Muhteşem Derbi Kapışması Sonuçlandı

Birçok geyikötesi olayın önüne geçirerek sitemizden manşet-manşet adını duyurmamıza neden olan Beşiktaş-Fenerbahçe’nin Muhteşem Derbi Kapışmasını neyse ki bu Cumartesi sonuçlandırmış bulunuyoruz.

Fenerbahçeli Kezman 12. dakikada attığı golle takımını zafere taşıdı. Yani onlar az gittiler, buz gittiler, dere tepe düz gittiler, ama bu arada Galatasaray beklediği mucizeden umudunu kesmiş oldu. Kazanılan bu zaferin hemen sonrasında İstanbul’un gözde semptlerinde tabii ki yine kıyametler koptu! Kutlamanın caddelerdeki gürültüleri bizim eve bile öylesine ulaştı ki, bizim küçük şeytanın uykusundan uyanma riskiyle karşı karşıya kaldık. Diğer yandan ertesi gün, yani Pazar akşamüstü, rutin ve rahatsız koşumu yaparken şans eseri eşofmanım sarı-lacivertti ve 4 Levent sokaklarında başıboş gezen, fanatik haftasonu magandalarının tacizine uğrama fobisiyle endişeli dakikalar geçirdiğimi itiraf etmeliyim!

Şaka değil dostlar; bir tane Fener düşmanı maganda yolumu kesseydi elinde şişle; nefes nefese o yorgunlukla ben daha “eee-üüü” diyemeden beni oracıkta bir güzel şişleseydi, haftabaşı gazetelerde “Zavallı adam, giydiği eşofmanın bedelini şişlenerek, morgu boylamakla ödedi!” diye haberlerin çıkması işten bile değildi vallahi!.. Maganda bu, Maltepe-Levent dinlemez, şiş manyağı ediverir vallahi adamı!..

* * *

367 Olmadı

Bu arada şu meşhur 367 sağlanamadı biliyorsunuz ve Abdullah Gül; "Adaylıktan çekileceğim. Bu saatten sonra benim adaylığım söz konusu değil." şeklinde bir açıklama yaptı. Ona; "Buruk musunuz?" diye soran gazetecilere ise; "Hayır asla öyle bir burukluk içinde değilim. Önemli olan milletin gönlünde yer almak." şeklinde cevap verdi.

Zaten ben de fedakar insanımızın en çok şu hanngarrr gibi gönlünü severim! Öyle geniş bir gönül sistemimiz var ki dostlar bizim; bir sürü maceracı gelir, kapımızı çalar, alırız içeri.

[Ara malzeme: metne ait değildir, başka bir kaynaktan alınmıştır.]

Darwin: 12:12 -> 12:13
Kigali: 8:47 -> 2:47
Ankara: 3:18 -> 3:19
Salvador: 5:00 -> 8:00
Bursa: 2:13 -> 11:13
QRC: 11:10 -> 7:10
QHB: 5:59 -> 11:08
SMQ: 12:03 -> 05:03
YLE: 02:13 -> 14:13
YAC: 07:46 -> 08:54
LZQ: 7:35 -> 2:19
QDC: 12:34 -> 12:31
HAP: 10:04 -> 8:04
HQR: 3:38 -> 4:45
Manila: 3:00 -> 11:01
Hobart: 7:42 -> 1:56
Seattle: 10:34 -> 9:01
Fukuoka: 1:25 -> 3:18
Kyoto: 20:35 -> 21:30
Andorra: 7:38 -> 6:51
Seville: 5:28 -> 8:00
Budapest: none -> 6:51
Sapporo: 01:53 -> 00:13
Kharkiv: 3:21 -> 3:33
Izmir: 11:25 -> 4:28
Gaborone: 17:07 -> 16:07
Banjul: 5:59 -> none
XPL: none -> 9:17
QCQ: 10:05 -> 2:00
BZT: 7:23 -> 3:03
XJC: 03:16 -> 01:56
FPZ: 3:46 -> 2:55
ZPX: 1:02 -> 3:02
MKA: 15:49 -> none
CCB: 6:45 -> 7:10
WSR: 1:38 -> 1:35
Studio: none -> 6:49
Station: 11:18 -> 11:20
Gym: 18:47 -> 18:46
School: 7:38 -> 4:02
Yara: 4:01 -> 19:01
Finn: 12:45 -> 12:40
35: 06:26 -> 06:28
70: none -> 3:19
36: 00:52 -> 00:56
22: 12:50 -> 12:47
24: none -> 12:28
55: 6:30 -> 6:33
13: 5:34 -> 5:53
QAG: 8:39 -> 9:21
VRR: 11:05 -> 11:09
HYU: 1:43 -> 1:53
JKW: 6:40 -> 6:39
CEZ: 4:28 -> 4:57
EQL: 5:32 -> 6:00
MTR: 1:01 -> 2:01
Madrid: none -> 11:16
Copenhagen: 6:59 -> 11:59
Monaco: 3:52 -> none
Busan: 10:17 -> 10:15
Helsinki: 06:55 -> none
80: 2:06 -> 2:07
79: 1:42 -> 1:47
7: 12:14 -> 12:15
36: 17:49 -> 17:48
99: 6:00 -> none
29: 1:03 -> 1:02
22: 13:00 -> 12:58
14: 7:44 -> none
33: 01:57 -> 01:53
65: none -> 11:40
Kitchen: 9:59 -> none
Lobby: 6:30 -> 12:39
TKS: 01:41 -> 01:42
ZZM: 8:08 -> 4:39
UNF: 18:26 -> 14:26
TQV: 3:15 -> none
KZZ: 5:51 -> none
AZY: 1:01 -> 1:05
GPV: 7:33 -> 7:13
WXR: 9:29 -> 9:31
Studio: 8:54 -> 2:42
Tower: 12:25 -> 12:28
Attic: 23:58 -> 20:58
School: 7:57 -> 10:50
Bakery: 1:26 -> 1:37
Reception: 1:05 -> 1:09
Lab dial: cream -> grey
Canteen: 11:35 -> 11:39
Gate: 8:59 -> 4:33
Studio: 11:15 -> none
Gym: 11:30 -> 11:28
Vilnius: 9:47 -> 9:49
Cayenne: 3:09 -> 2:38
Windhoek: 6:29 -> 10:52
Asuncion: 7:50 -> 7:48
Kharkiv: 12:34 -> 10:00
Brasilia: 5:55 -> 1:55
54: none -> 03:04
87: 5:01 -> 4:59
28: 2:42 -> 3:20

Günlerce, aylarca, hatta bazen yıllarca hangarımızda yer-içer, yatar-kalkar, afedersiniz bazen ishal olur, patır patır mıçar, ortalığı batırırlar, sonra da çarpar kapıyı giderler; ama biz önce sitemkarane sersenişlerde bulunuruz, sonra yavaş yavaş kızgınlığımız da geçer ve hiçbir şey olmamış gibi, onları arkalarından merhamet ve sevgi dolu sözlerle anmaya devam ederiz!

* * *

Hüsnü Şenlendirici-Deniz Seki Olayı da gün geçtikçe üzerindeki sis perdesini kaldırmaya devam ediyor. Hürriyet Gazetesi’nde sürmanşet olarak yer alan, ülkemizin önde gelen sorunlarından söz konusu olayla ilgili son gerçek şöyle ki; meğer bizimkiler aralarındaki aşkı 1 yıldır gizlemektelermiş!?

Yahu buna da şaşmamak lazım be! Ne yani; şahibeli çiftimiz bir anda -çaaat diye- radikal aşklarını bütün ülkeye açıklayacaklar mıydı?! Afedersiniz ama, bizimki gibi taşı-toprağı bol bir ortamda böyle bir tavrı sergilemek de “ne” ister, onu siz benden çok daha iyi bilirsiniz!

* * *

Maganda Avına Devam

Her Pazar günkü koşumda ikinci bir meslek olarak yürüttüğüm maganda avına bu Pazar da devam ettim ve bu sefer, İstanbul’un gözde semtlerinden 4 Levent’teki meşhur Sanatçılar Parkında 2 adet motosiklet magandası görüntüledim! Gördüğüm kısa metraj film karşısında şaştım kaldım ve “ben neredeyim?” diye beynimin içinde feryat ettim.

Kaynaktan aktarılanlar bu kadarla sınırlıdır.